Member of the Executive Council of Bern
- In office 1 May 1997 – 30 May 2006
- Preceded by: Hermann Fehr [de]
- Succeeded by: Philippe Perrenoud [de]

Member of the Grand Council of Bern
- In office 1990–1997
- In office 1974–1986

Personal details
- Born: 1943 Brienz, Switzerland
- Died: 2 December 2021 (aged 77–78)
- Party: PS

= Samuel Bhend =

Swiss politician (1943–2021)

Samuel Bhend (1943 – 2 December 2021) was a Swiss politician.

==Biography==
Bhend was born in Brienz in 1943 and grew up in Beatenberg. After graduating from secondary school, he became a teacher and subsequently a principal in Urtenen-Schönbühl. He was married to Lotti Bhend-Reber. Samuel Bhend died on 2 December 2021 at the age of 78.

==Political career==
Bhend was a member of the Social Democratic Party of Switzerland (PS) and was part of the ecological faction of the party. He was a communal councilor in Urtenen-Schönbühl from 1976 to 1982. He served in the Grand Council of Bern from 1974 to 1986 and again from 1990 to 1997. He was praised as an opposition figure by Le Temps and Le Nouveau Quotidien. He served as Vice-President of the inquiry on the issue of Jura separatism in the mid-1980s. He chaired the PS in the Bernese Oberland from 1985 to 1992. He ran for a seat in the Federal Assembly three times, without success.

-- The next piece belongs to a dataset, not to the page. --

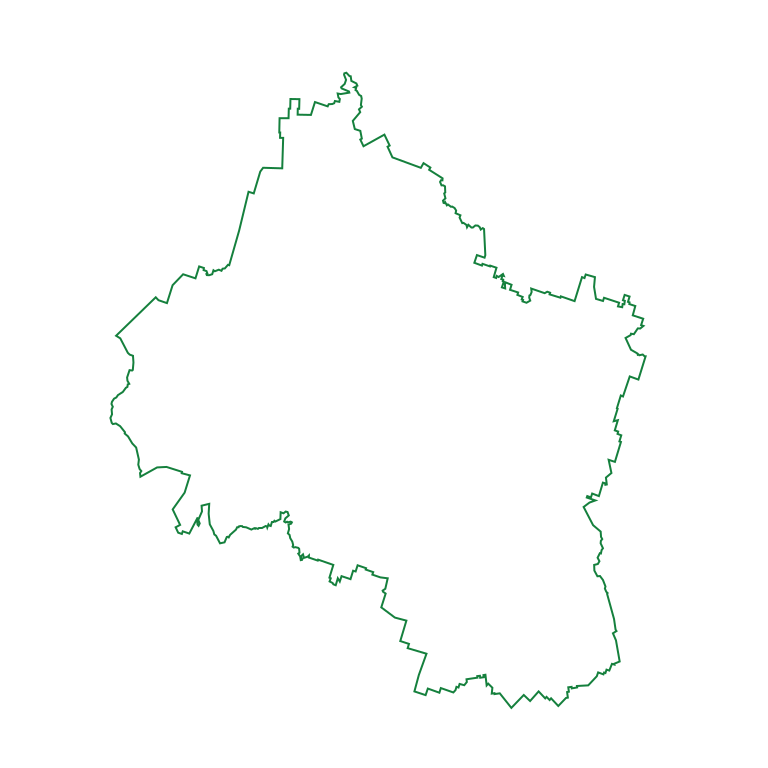 outline of Southern Midlands, Tasmania, Australia, rotated 278°
{"feature_id": "25037944B17356947881143", "entity_name": "Southern Midlands", "entity_type": "district", "adm_level": 2, "iso_a3": "AUS", "parent_name": "Australia", "parent_adm1": "Tasmania", "projection": "natural_earth1", "projection_center": [147.408, -42.418], "detail": "fine", "context": "isolated", "style": "outline", "palette": "green", "viewbox_px": 768, "rotation_deg": 278, "n_neighbors": 0, "source": "geoboundaries", "source_scale": "gbopen_adm2", "svg_char_len": 6139}
<svg xmlns="http://www.w3.org/2000/svg" viewBox="0 0 768 768"><g transform="rotate(278 384 384)"><path d="M339.0,623.5L359.6,626.7L359.9,625.1L366.2,626.1L367.1,622.2L369.5,622.5L370.2,619.0L380.7,620.6L379.1,616.7L392.0,618.8L392.3,618.0L405.6,620.1L404.9,622.4L425.7,626.3L423.8,635.3L447.8,639.2L447.7,638.2L449.2,636.1L448.0,632.8L448.7,631.9L448.3,631.2L449.5,630.7L452.3,623.8L463.2,616.8L466.7,621.4L468.2,621.6L468.1,624.5L474.4,627.6L474.6,630.0L477.6,632.8L478.1,630.4L484.7,631.6L486.6,620.8L496.2,622.0L497.3,615.8L499.0,615.8L499.3,614.2L504.8,615.0L505.7,609.9L500.2,609.0L499.9,610.9L496.4,610.9L496.4,609.2L493.2,609.2L493.4,604.9L497.2,605.5L500.0,589.9L496.7,589.3L497.8,582.1L509.4,578.5L519.2,578.0L520.5,568.5L516.8,567.8L517.4,565.2L492.6,561.2L495.4,546.9L494.0,546.7L495.8,535.5L497.5,535.8L498.1,532.8L496.3,530.5L499.0,516.5L495.7,517.4L492.5,516.6L491.9,515.7L489.7,515.8L486.9,517.2L484.3,513.8L485.1,509.7L486.6,510.0L486.9,508.6L489.5,509.2L490.8,503.7L493.3,504.1L494.8,495.7L500.0,496.5L501.5,490.4L499.3,489.9L495.5,490.7L496.1,487.3L502.1,488.4L502.3,487.3L503.9,487.5L504.2,485.6L507.9,486.2L507.7,487.6L509.5,486.5L505.9,482.6L506.7,480.6L504.6,480.3L505.1,477.8L514.8,479.2L516.0,472.7L515.2,472.6L516.7,464.8L514.9,464.5L516.6,456.6L524.6,458.1L523.1,466.0L525.7,466.4L551.4,461.5L552.1,460.1L550.4,458.3L552.6,457.0L553.9,454.9L553.7,452.4L551.3,450.2L551.1,448.8L553.4,445.4L550.8,444.4L553.0,443.5L554.6,440.3L554.2,439.1L559.3,435.7L561.7,436.2L563.1,431.1L565.8,431.3L568.1,429.4L569.2,426.8L568.8,425.7L570.7,422.3L569.7,421.4L572.7,419.2L571.5,418.5L571.6,417.8L573.8,416.9L576.4,419.0L581.1,417.1L582.2,418.0L588.2,416.9L589.0,415.0L588.7,413.3L591.9,411.4L593.7,412.1L593.8,413.5L595.8,413.4L602.4,398.9L604.8,399.8L608.2,392.4L603.2,390.4L609.6,360.8L619.5,354.5L620.9,356.4L631.0,349.7L616.6,330.6L622.8,326.5L623.9,327.9L631.4,325.3L632.4,319.6L640.2,316.5L649.9,322.6L652.5,321.0L655.5,323.5L657.0,322.3L663.5,322.2L666.0,321.3L666.9,319.1L670.5,316.3L671.1,314.9L673.4,315.2L673.7,313.4L675.7,316.1L677.8,314.8L679.6,309.5L684.1,308.2L684.1,307.0L687.0,303.4L686.1,301.5L684.7,301.4L679.9,304.1L675.7,303.3L671.9,300.2L670.8,300.9L668.8,308.6L667.7,309.1L665.1,300.8L665.2,297.7L661.4,299.0L660.1,300.6L657.2,300.5L657.4,296.0L655.1,295.6L654.0,293.7L653.4,290.3L651.1,289.6L653.6,276.4L640.3,274.2L638.7,261.0L644.6,260.3L644.7,261.7L654.3,260.6L653.2,251.7L643.6,252.8L643.4,251.4L633.9,252.5L632.7,243.6L618.5,245.3L618.6,246.2L613.3,246.8L613.7,249.9L583.4,253.2L581.3,234.2L577.1,231.9L554.6,228.5L555.5,223.1L515.8,219.2L480.1,214.2L480.3,212.9L476.3,210.3L475.7,208.1L473.5,207.3L474.2,204.5L472.1,200.8L472.9,199.3L468.8,198.6L467.4,195.7L467.2,193.4L468.2,192.8L468.9,193.7L471.1,192.5L471.7,189.5L473.8,189.5L474.7,184.6L462.4,182.6L464.7,169.8L452.4,160.9L433.9,157.8L435.6,149.0L438.1,145.9L394.5,112.0L392.5,116.5L379.2,126.0L377.7,128.1L377.0,131.5L370.4,132.9L363.0,133.3L362.3,132.7L362.3,130.1L354.7,128.7L351.5,129.5L348.7,131.7L347.9,130.3L345.4,130.3L344.3,128.9L339.8,126.5L336.0,122.1L333.4,120.8L331.9,118.7L328.5,117.1L326.3,116.9L323.7,118.6L320.9,117.8L316.1,118.9L312.3,117.8L307.6,119.8L306.6,121.1L307.6,124.0L305.5,128.6L300.2,134.2L298.9,134.1L296.5,137.8L290.1,143.0L286.6,147.4L275.0,151.8L269.9,151.9L265.8,153.8L264.0,155.8L261.9,154.8L258.3,155.7L269.8,170.9L271.6,180.2L268.9,196.2L267.5,196.1L266.5,204.6L248.7,201.7L230.4,192.2L216.1,201.7L213.1,197.6L208.1,200.9L207.4,204.7L210.1,205.2L208.8,212.0L226.0,218.1L223.2,217.9L218.8,218.9L217.8,220.1L220.3,220.9L223.5,219.0L232.5,221.5L238.1,220.3L241.0,227.6L231.2,228.4L220.8,231.0L214.7,235.5L211.4,236.9L210.4,238.8L203.4,243.8L205.0,248.1L210.6,249.6L211.0,250.6L210.5,251.6L213.2,252.6L219.2,257.7L221.7,258.5L221.9,259.9L222.7,260.0L223.3,261.4L223.5,263.3L222.8,264.1L222.9,267.5L221.4,272.9L223.2,275.7L222.7,276.5L223.4,277.1L223.0,279.3L224.0,280.2L224.4,283.2L226.9,286.6L226.7,287.9L225.6,288.4L228.9,289.1L227.8,290.2L227.6,291.6L231.7,292.2L232.0,293.9L233.3,294.5L232.7,295.6L235.8,300.2L242.6,299.5L242.0,302.5L244.0,304.4L243.8,306.3L240.6,308.0L237.2,305.0L233.9,304.3L233.2,305.9L234.1,307.2L233.6,307.9L234.7,310.7L234.2,312.0L232.8,311.5L231.5,309.0L227.2,310.2L222.7,309.6L221.4,311.5L218.3,312.6L215.2,315.1L211.8,316.5L210.2,316.1L209.5,317.4L210.1,318.9L209.8,321.9L209.0,322.9L205.2,323.8L204.1,322.7L201.5,325.0L198.0,326.1L198.4,327.3L199.2,327.5L201.7,325.7L204.0,327.5L200.7,329.0L202.4,332.5L203.7,333.5L201.7,333.7L199.9,343.0L200.9,343.2L197.8,359.0L184.6,356.9L184.2,358.3L180.9,357.6L179.8,360.8L178.6,361.7L178.0,364.2L185.2,365.3L182.2,367.7L187.8,368.7L186.1,378.0L194.8,379.4L194.4,382.0L200.8,383.1L199.1,391.9L197.7,391.7L196.2,399.5L193.6,399.0L192.0,407.3L192.1,414.7L181.4,413.8L179.2,411.4L178.2,411.9L176.7,414.8L162.4,412.4L154.2,427.3L152.8,439.1L131.7,435.9L130.1,444.9L125.7,444.2L122.8,463.6L100.7,459.0L83.8,456.9L81.7,468.5L88.5,469.8L86.0,481.8L90.8,482.6L88.2,495.6L90.8,497.4L94.2,497.9L93.8,500.0L97.5,500.6L96.9,505.4L100.4,507.5L103.1,506.8L106.2,517.4L107.7,517.0L108.4,519.6L106.5,520.1L107.5,523.5L109.6,523.0L110.2,524.9L99.8,527.6L101.8,528.9L98.3,533.6L92.4,533.8L93.2,536.4L92.3,536.6L93.8,541.7L81.0,555.2L95.5,565.7L90.4,572.8L101.1,579.9L95.1,587.4L96.8,588.5L94.1,592.0L96.0,593.2L89.4,601.4L98.4,607.9L99.0,609.7L104.4,608.2L105.0,609.9L109.3,608.7L110.2,611.9L108.7,612.3L110.4,617.5L111.8,617.1L114.0,628.2L124.2,635.4L128.2,636.2L127.0,641.7L128.9,642.1L128.6,643.5L132.1,644.1L131.6,647.0L138.6,648.7L138.2,651.2L139.0,650.9L142.0,656.0L162.4,649.4L169.0,645.4L171.7,648.6L173.0,647.5L183.3,644.5L207.3,634.1L208.1,634.5L209.2,633.0L212.2,631.2L214.3,631.5L220.4,628.1L223.9,624.6L223.3,622.1L228.5,618.3L234.1,617.3L235.5,620.8L238.5,622.0L241.7,619.7L246.5,621.3L246.4,622.4L249.8,622.6L251.8,623.7L256.4,620.7L258.9,620.6L260.8,621.7L262.8,620.2L268.0,619.1L273.3,610.7L290.0,598.8L295.2,604.0L298.1,609.5L299.8,600.6L301.3,600.9L300.5,604.7L304.5,605.4L302.9,612.4L316.8,614.5L316.5,616.7L315.0,617.2L315.5,618.6L322.2,616.8L327.5,621.6L340.2,617.0L339.0,623.5Z" fill="none" stroke="#15803d" stroke-width="2"/></g></svg>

Bhend was elected to the Executive Council of Bern in 1997, taking over the seat of Hermann Fehr, who had resigned due to health complications. He became head of the Public Health and Welfare Department on 1 May 1997. He was re-elected in 1998 and 2002. In 2005, he announced that he would not be running for a fourth term.